Çılgın proje Kanal İstanbul’un hazırlanan Çevresel Etki Değerlendirmesi (ÇED) raporunun ilk aşaması İnceleme ve Değerlendirme Komisyonu tarafından 28 kasımda ele alınacak. Takip eden 10 gün içinde son şeklini alan ÇED raporu ikinci aşamasını tamamlamış olacak.

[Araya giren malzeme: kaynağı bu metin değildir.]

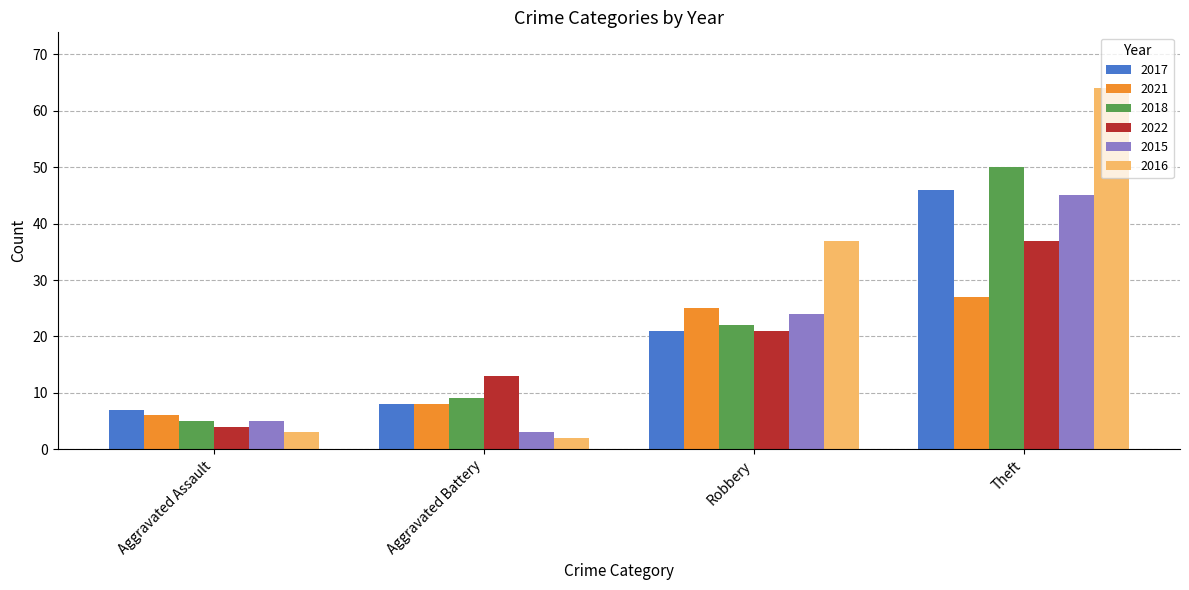

What is the label of the 4th bar from the right?

Aggravated Assault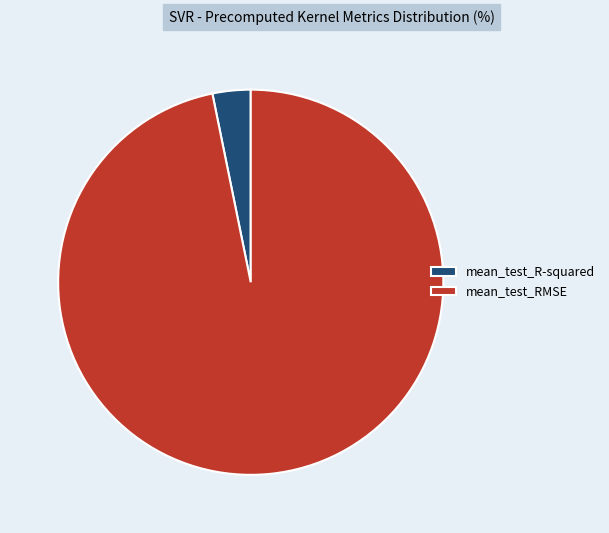

Which has a higher value, mean_test_R-squared or mean_test_RMSE?

mean_test_RMSE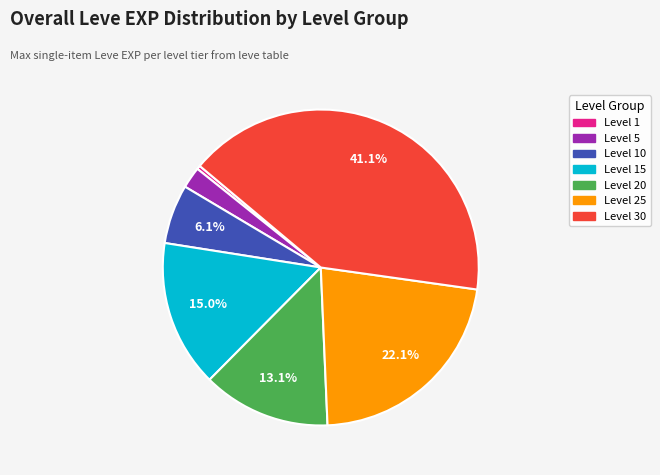

Does any single category account for the majority?

No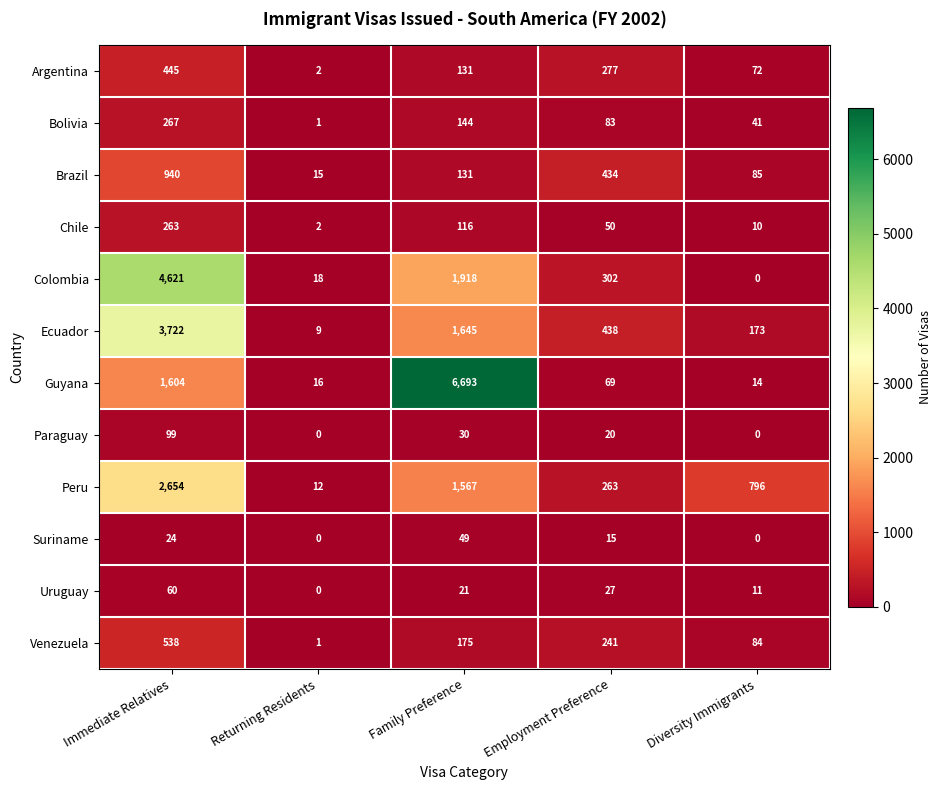

Count the Argentina values in the range 72 to 277.

3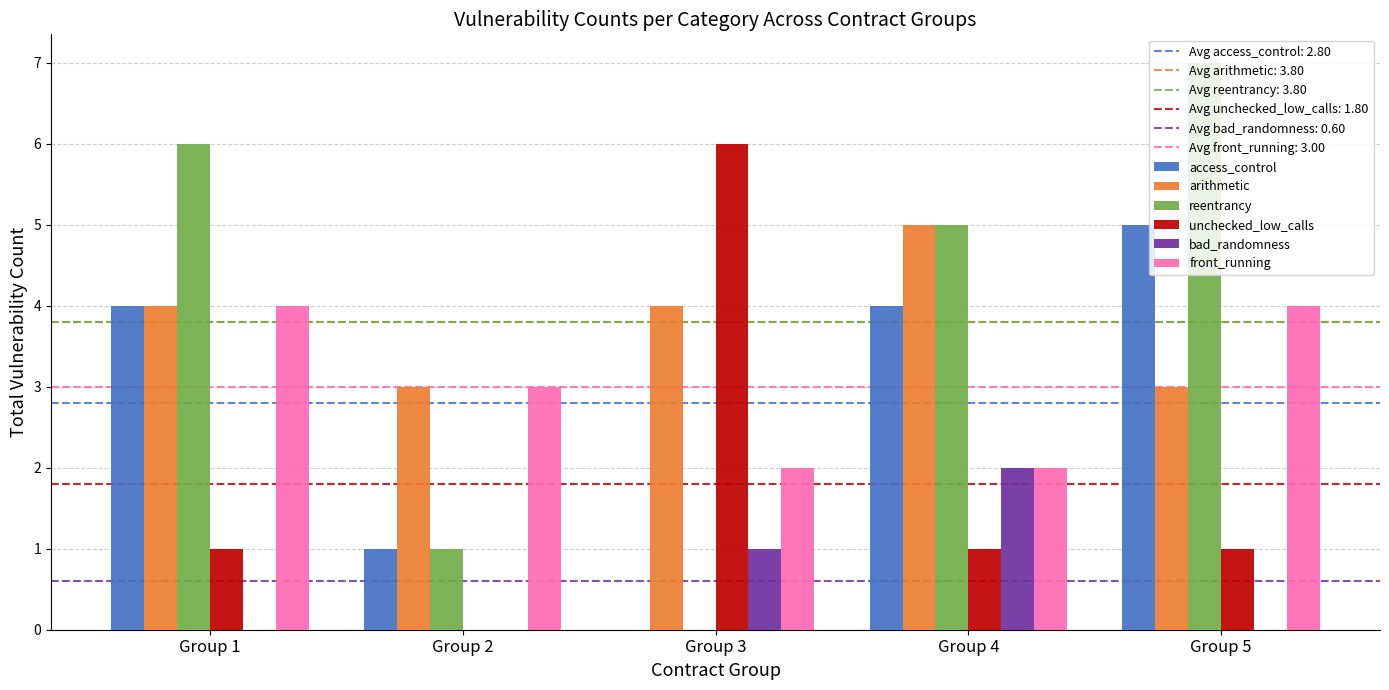

What is the highest value of the bad_randomness series?

2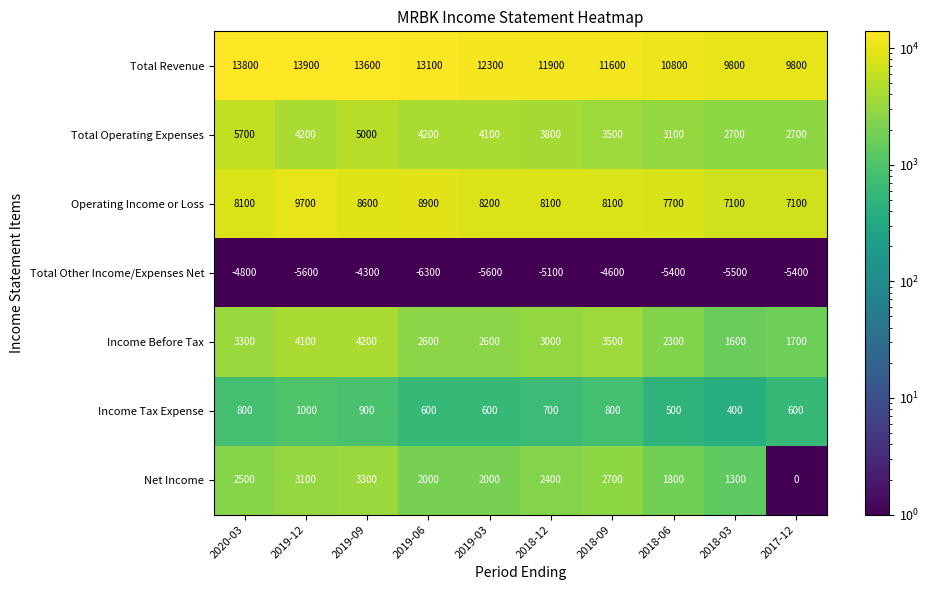

Which series has the widest spread of values?

Total Revenue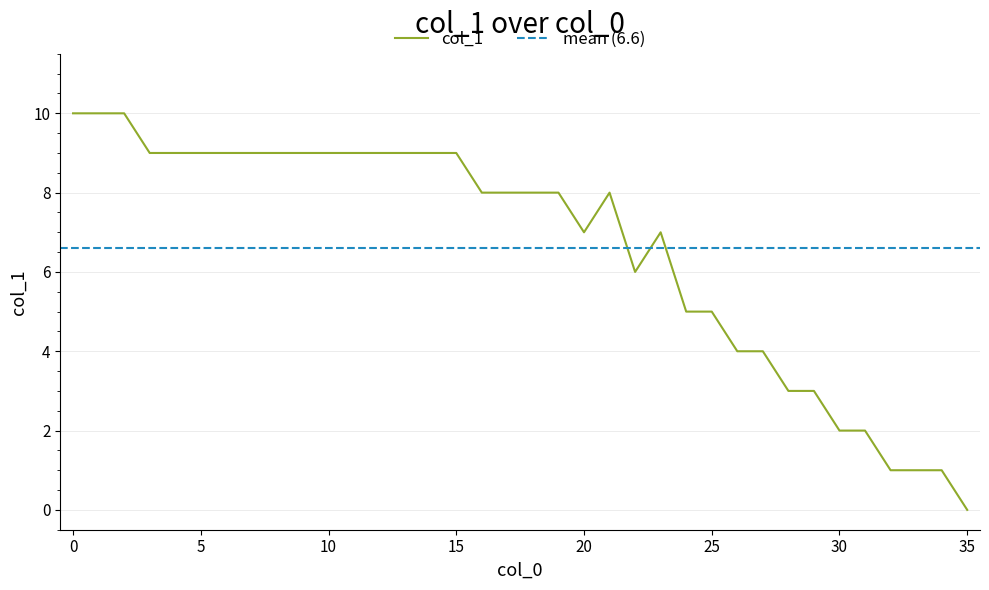

How many categories are shown in the chart?

36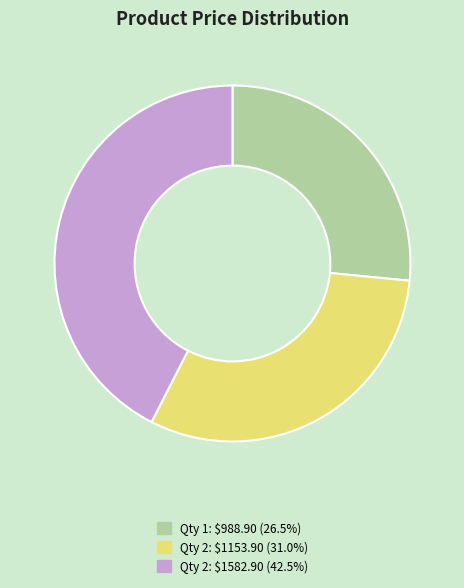

Does any single category account for the majority?

No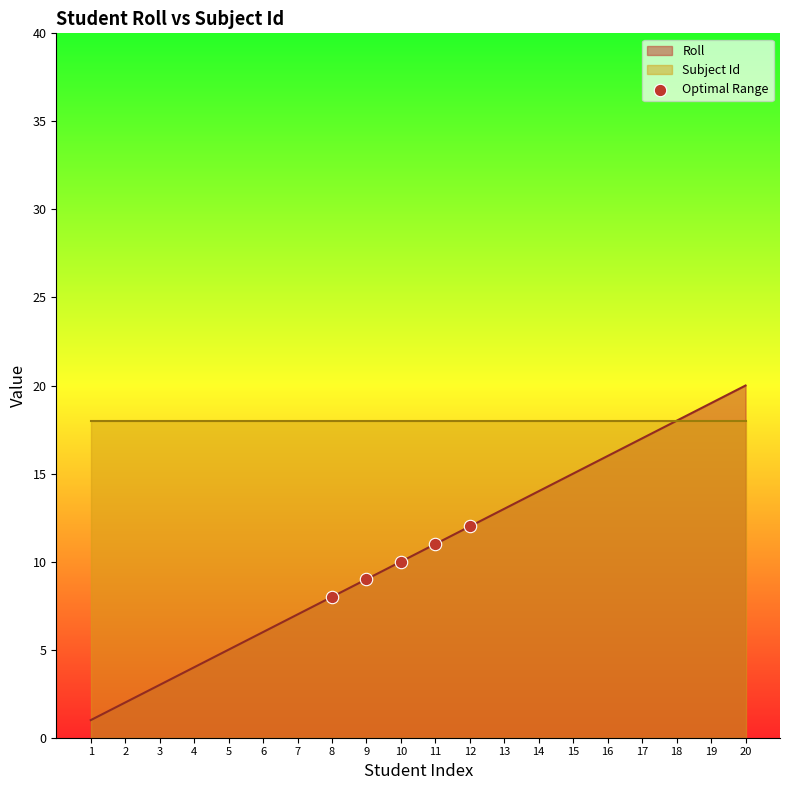

The Roll series shows 5 at 5. True or false?

True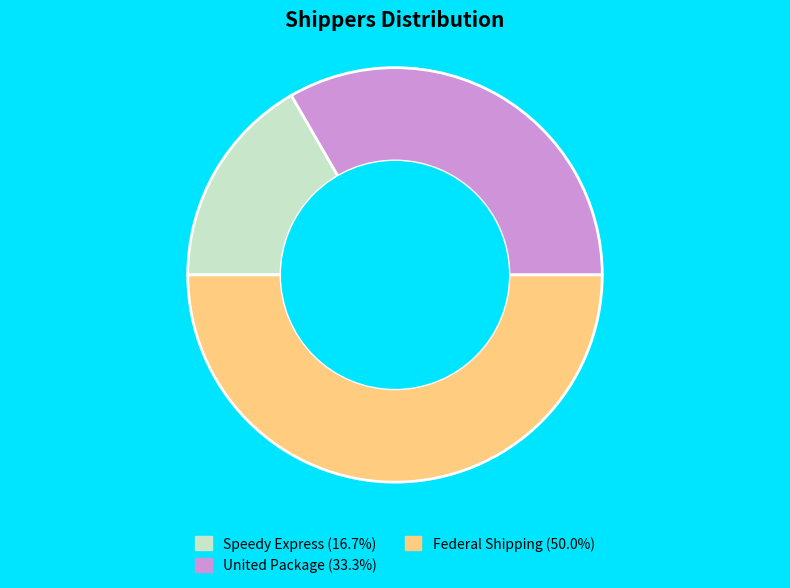

How many segments does this pie chart have?

3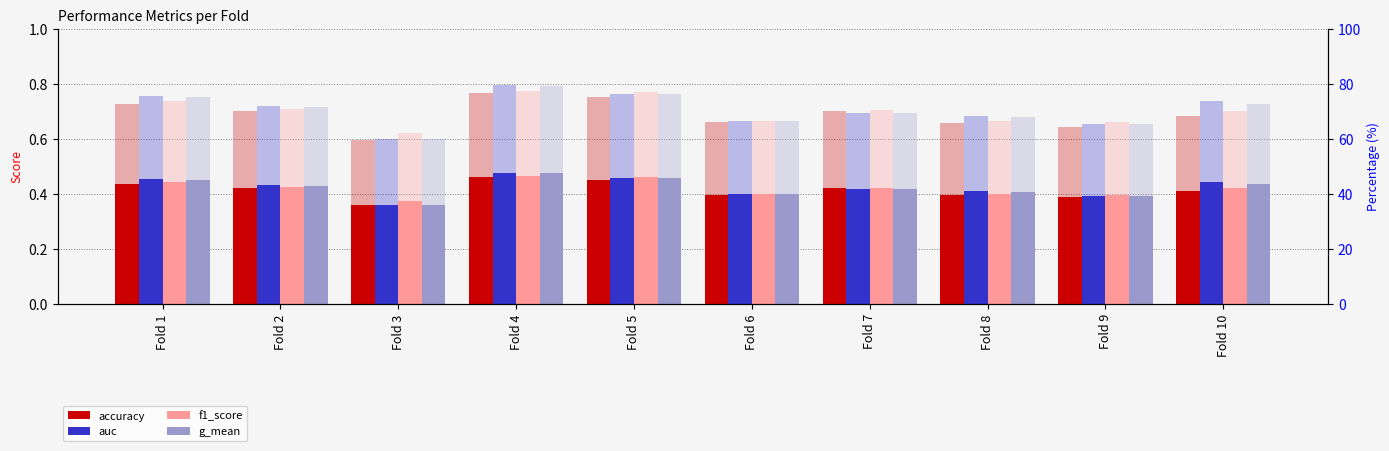

What is the difference between the accuracy values at Fold 1 and Fold 3?

0.1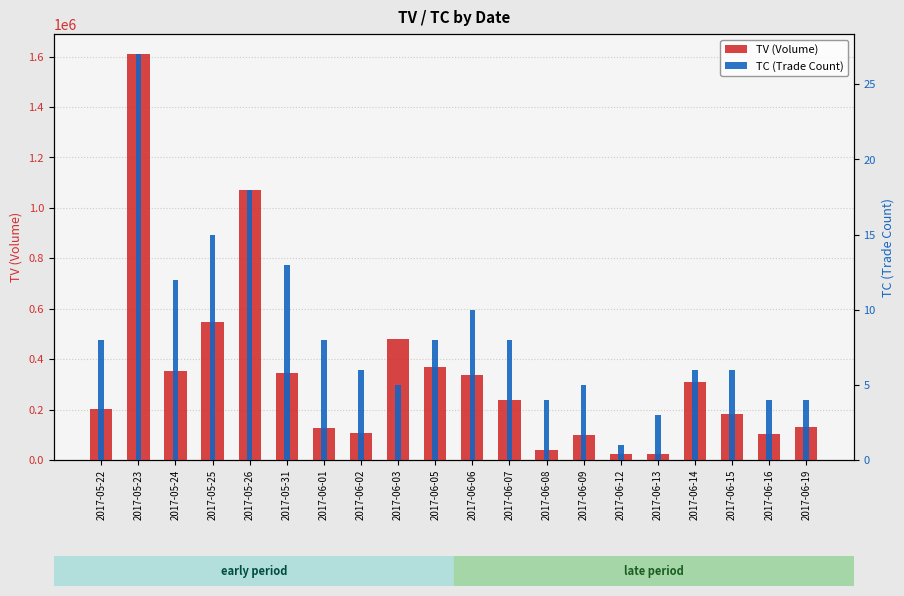

What is the label of the 19th bar from the right?

2017-05-23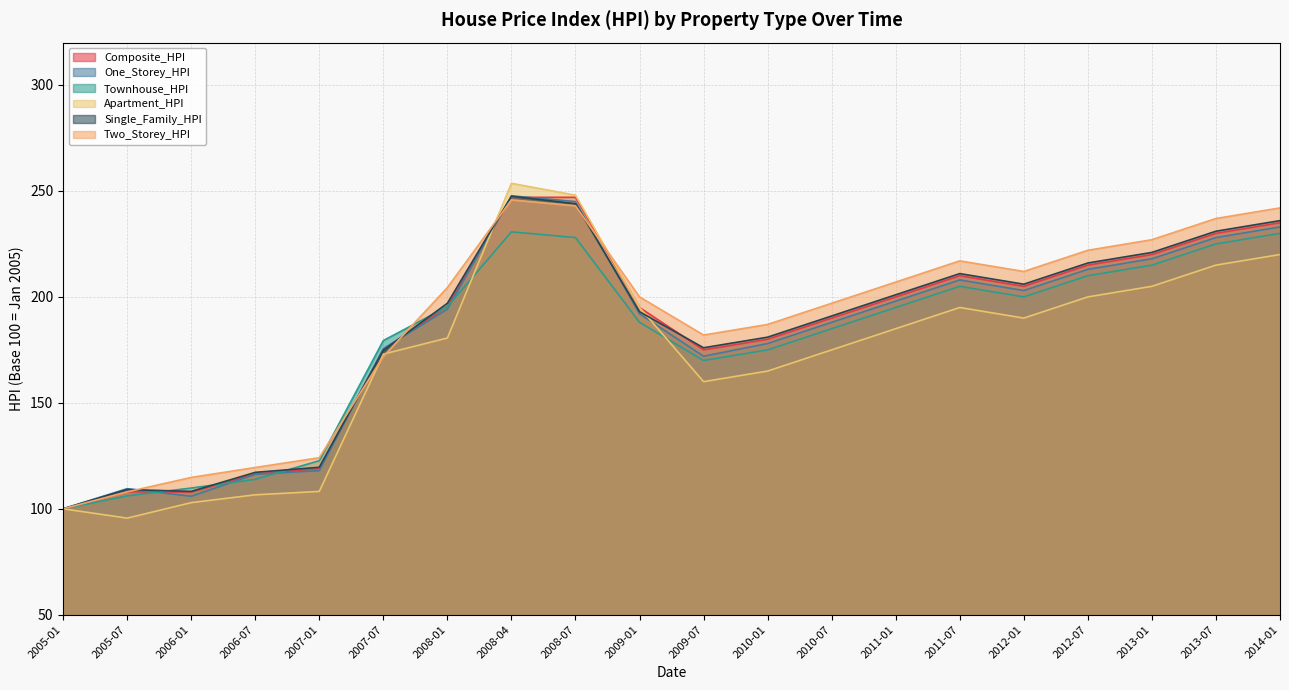

What position from the right is 2011-01?

7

Çevre ve Şehircilik Bakanlığı’na raporun son halinin sunulmasıyla birlikte üçüncü sürecin de tamamlanmasından sonra nihai rapora gelecek eleştiriler sonrasında Kanal İstanbul projesi son şeklini alacak.
ÇED raporunun ilk aşamasına göre Marmara Denizi ile Küçükçekmece Gölü’nü birbirinden ayıran köprü pozisyonundaki kara parçası yaklaşık bir kilometre açılacak.
45 kilometre uzunluğa sahip olacak kanalın 7 yılda tamamlanması ve 75 milyar liraya mal olması planlanıyor.
ÇED Raporu, “Kanal İstanbul gerekli mi?” sorusuna da yanıt veriyor
Raporda ticari gemilerin 20 temmuz 1936 tarihinde imzalanan Montrö Boğazlar Sözleşmesi kapamında geçiş yaptığı ve o tarihlerde boğazlardan gelen yıllık gemi sayısının 3 binlerde olduğu hatırlatılarak günümüzde geçen gemi sayısının yılda 50 bine ulaştığı ve 2070 yılında boğazlardan geçecek gemi sayısının 86 binli adetlere yükseleceği ve özellikle, akaryakıt ve benzeri diğer tehlikeli/zehirli maddeleri taşıyan gemi ve tanker geçişlerinin artmasıyla birlikte İstanbul’un risk altına gireceği belirtilerek İstanbul Boğazı’na alternatif bir geçiş güzergahının planlanmasını zorunlu hale geldiğine dikkat çekildi.